Ekonom Minta RI Diversifikasi Pasokan Minyak Antisipasi Konflik Geopolitik
kumparanBISNIS June 30, 2025 06:40 PM
Ekonom Universitas Paramadina, Wijayanto Samirin, menjelaskan alasan negara-negara Barat seperti Amerika Serikat dan Eropa mengurangi ketergantungan pasokan minyak mentah dari Timur Tengah.
Kabar mengenai ancaman penutupan Selat Hormuz yang dilewati oleh 20 persen dan 30 persen ekspor minyak dan gas dunia.
"Mayoritas dikonsumsi oleh negara-negara Asia, terutama China, India, Jepang, Korea Selatan dan ASEAN,” ujar Wijayanto kepada kumparan, Sabtu (28/6).
Menurutnya, tantangan utama yang dihadapi negara-negara konsumen minyak Timur Tengah adalah ketersediaan pasokan dan harga minyak.
Bagi Indonesia, kondisi ketahanan energi saat ini cukup rentan. Cadangan bahan bakar minyak (BBM) hanya cukup untuk 20 hari, jauh lebih sedikit dibandingkan Jepang dan Korea Selatan yang hampir mencapai satu tahun. Hambatan pasokan yang terjadi dalam waktu singkat dapat menghentikan laju ekonomi nasional.
“Dampaknya, hambatan supply sebentar saja, berpotensi membuat ekonomi berhenti bergerak. Dari sisi harga, setiap kenaikan USD 1 minyak per barel, membuat defisit APBN naik Rp 4-6 triliun. Jadi, dampak pertumbuhan ekonomi dan fiskal sangat kental,” jelas Wijayanto.
Dia menegaskan, kedaulatan energi Indonesia masih sangat lemah. Oleh karena itu, pemerintah perlu melakukan tiga hal penting: meningkatkan cadangan BBM, melakukan diversifikasi sumber pasokan minyak, dan mendorong transisi energi dengan kecepatan penuh.
“Kedaulatan energi kita sangat lemah, pemerintah perlu melakukan 3 hal yakni meningkatkan cadangan BBM, melakukan diversifikasi supply minyak, dan mendorong transisi energi dengan kecepatan penuh," katanya.
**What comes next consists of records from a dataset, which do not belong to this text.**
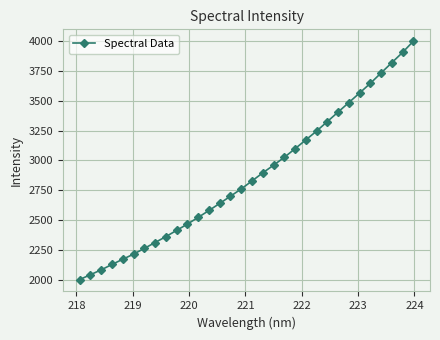

Count the number of categories in the chart.

32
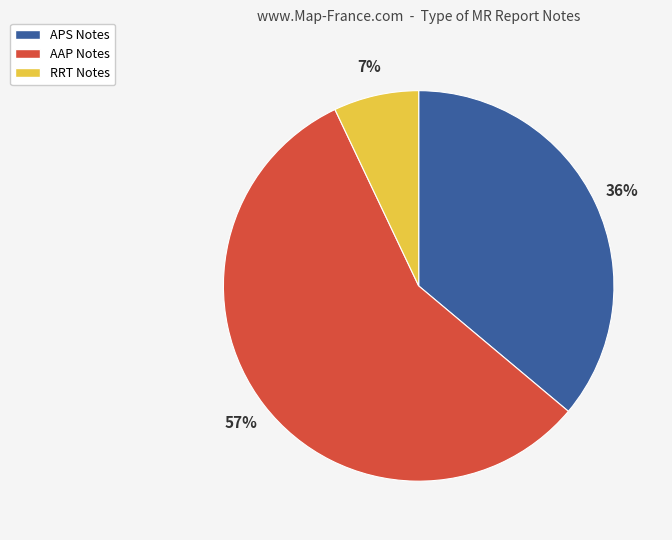

Do RRT Notes and AAP Notes together represent more than half of the pie?

Yes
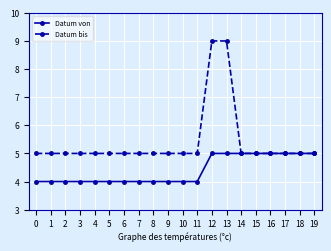

What is the value of the Datum von point at the 18th from the left?

5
Menurut Wijayanto, energi baru dan terbarukan (EBT) adalah masa depan menuju kedaulatan energi. Namun selama ini, upaya tersebut belum dijalankan dengan serius karena masih dianggap isu lingkungan semata.
“EBT adalah masa depan kita, menuju kedaulatan energi. Selama ini belum dikerjakan dengan serius karena hanya dianggap isu lingkungan saja; padahal sesungguhnya ini isu kedaulatan, isu pertumbuhan ekonomi, isu penciptaan pekerjaan, isu fiskal, selain tentunya juga isu lingkungan," tutur dia.
Direktur Ekonomi Digital Center of Economic and Law Studies (Celios), Nailul Huda menyampaikan paparan saat Forum Wartawan Industri (Forwin) di Jakarta, Kamis (17/4/2025).  Foto: Widya Islamiati/kumparan
zoom-in-whitePerbesar
Direktur Ekonomi Digital Center of Economic and Law Studies (Celios), Nailul Huda menyampaikan paparan saat Forum Wartawan Industri (Forwin) di Jakarta, Kamis (17/4/2025). Foto: Widya Islamiati/kumparan
Direktur Ekonomi Celios, Nailul Huda, memperingatkan bahwa penutupan Selat Hormuz jalur utama seperempat perdagangan minyak global berpotensi mendorong harga minyak dunia menyentuh atau bahkan melampaui USD 100 per barel. Ketegangan geopolitik seperti konflik Israel-Iran sudah mulai memicu kenaikan harga tersebut.
Bagi Indonesia, sebagai negara pengimpor minyak, lonjakan harga akan berdampak besar. Biaya impor meningkat, subsidi BBM membengkak, dan APBN pun tertekan. Nailul menegaskan bahwa tanpa kenaikan harga jual BBM, beban fiskal akan terus bertambah.
Lebih lanjut, inflasi global akibat harga minyak tinggi bisa memicu resesi, yang berdampak pada penurunan perdagangan internasional dan permintaan produk Indonesia. Industri dalam negeri yang bergantung pada bahan baku dan teknologi impor juga terancam karena biaya dan risiko pengiriman meningkat.
Meski kenaikan harga minyak bisa menguntungkan ekspor komoditas Indonesia, Nailul menekankan bahwa nilai positif ini tidak sebanding dengan beban subsidi yang membengkak. Pemerintah perlu cermat membaca situasi geopolitik dan menyiapkan strategi mitigasi dampaknya.